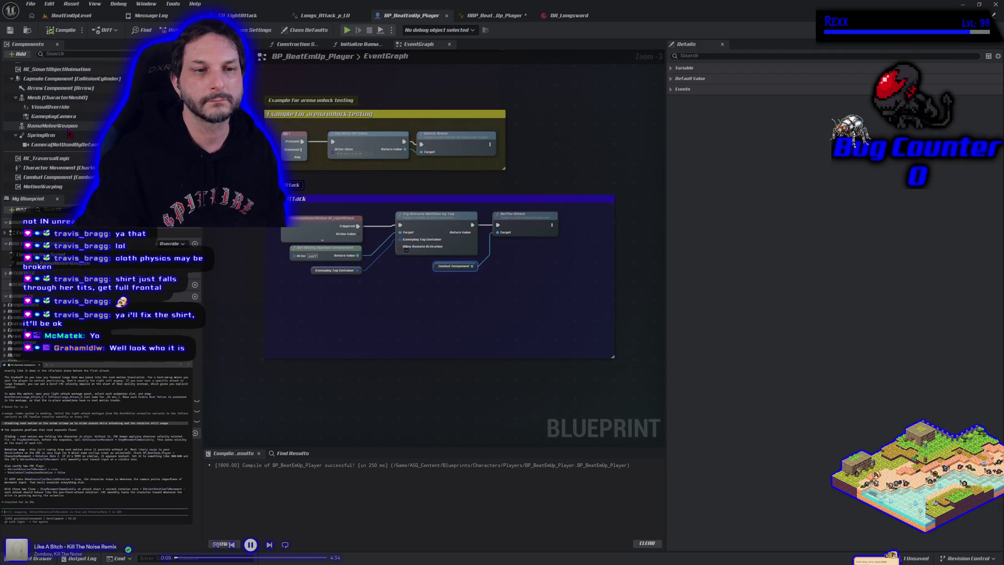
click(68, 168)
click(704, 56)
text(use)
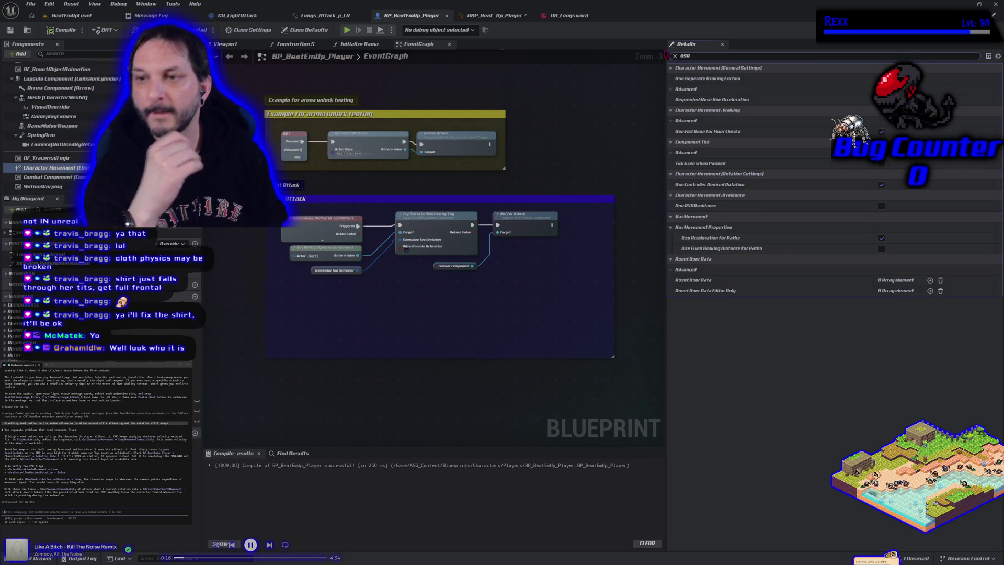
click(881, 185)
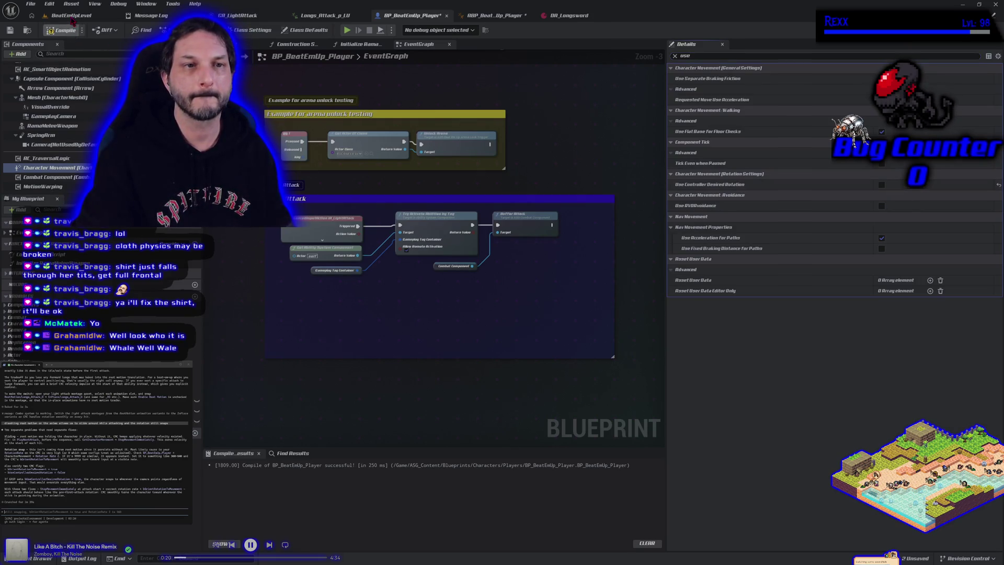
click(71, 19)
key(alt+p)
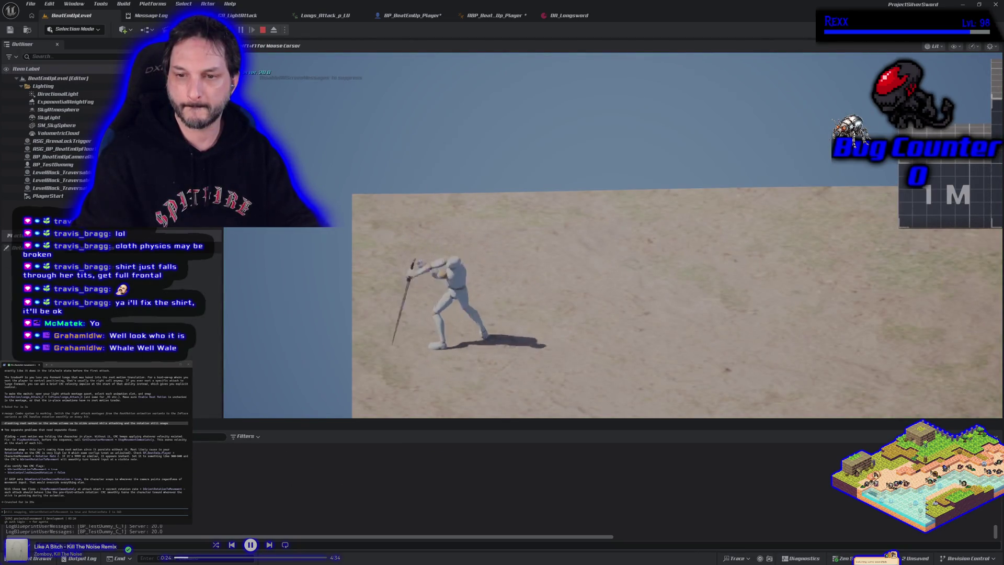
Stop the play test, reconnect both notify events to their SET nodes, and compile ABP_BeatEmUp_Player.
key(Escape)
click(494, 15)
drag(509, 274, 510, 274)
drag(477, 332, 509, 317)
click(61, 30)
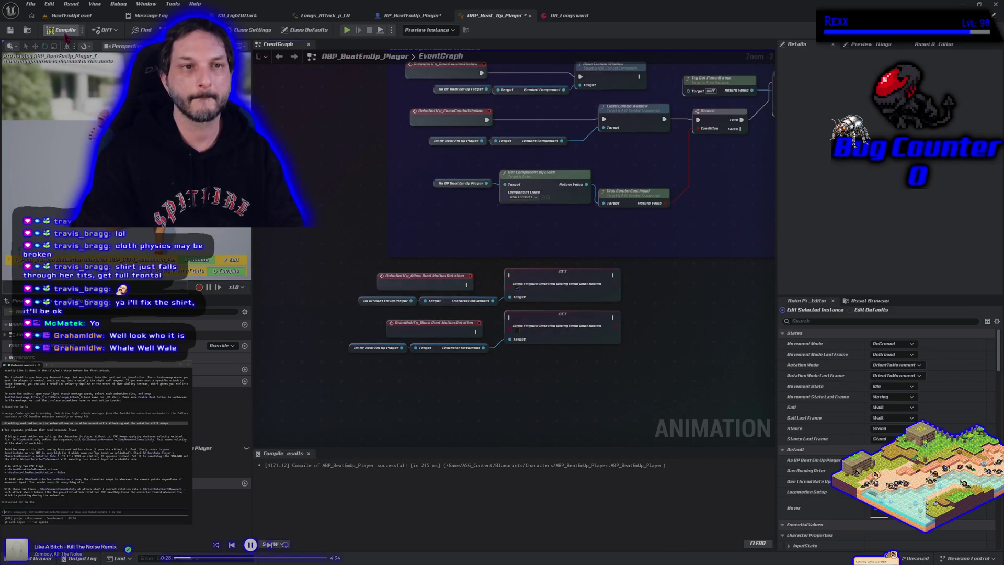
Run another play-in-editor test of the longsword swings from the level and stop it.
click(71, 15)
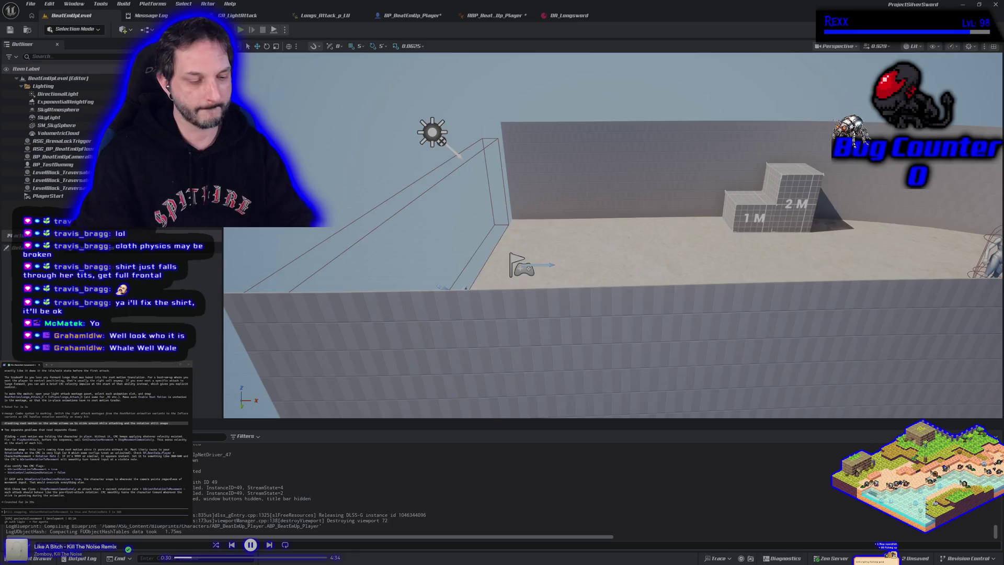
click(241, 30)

---

**WHAT YOU ARE ASKED TO DO:** Quote exactly, and only, the lines from the line containing "click(881, 185)" through the final line of the records above, both included, omitting any pictures.

**EXERCISE OUTPUT:**
click(881, 185)
click(71, 19)
key(alt+p)
Stop the play test, reconnect both notify events to their SET nodes, and compile ABP_BeatEmUp_Player.
key(Escape)
click(494, 15)
drag(509, 274, 510, 274)
drag(477, 332, 509, 317)
click(61, 30)
Run another play-in-editor test of the longsword swings from the level and stop it.
click(71, 15)
click(241, 30)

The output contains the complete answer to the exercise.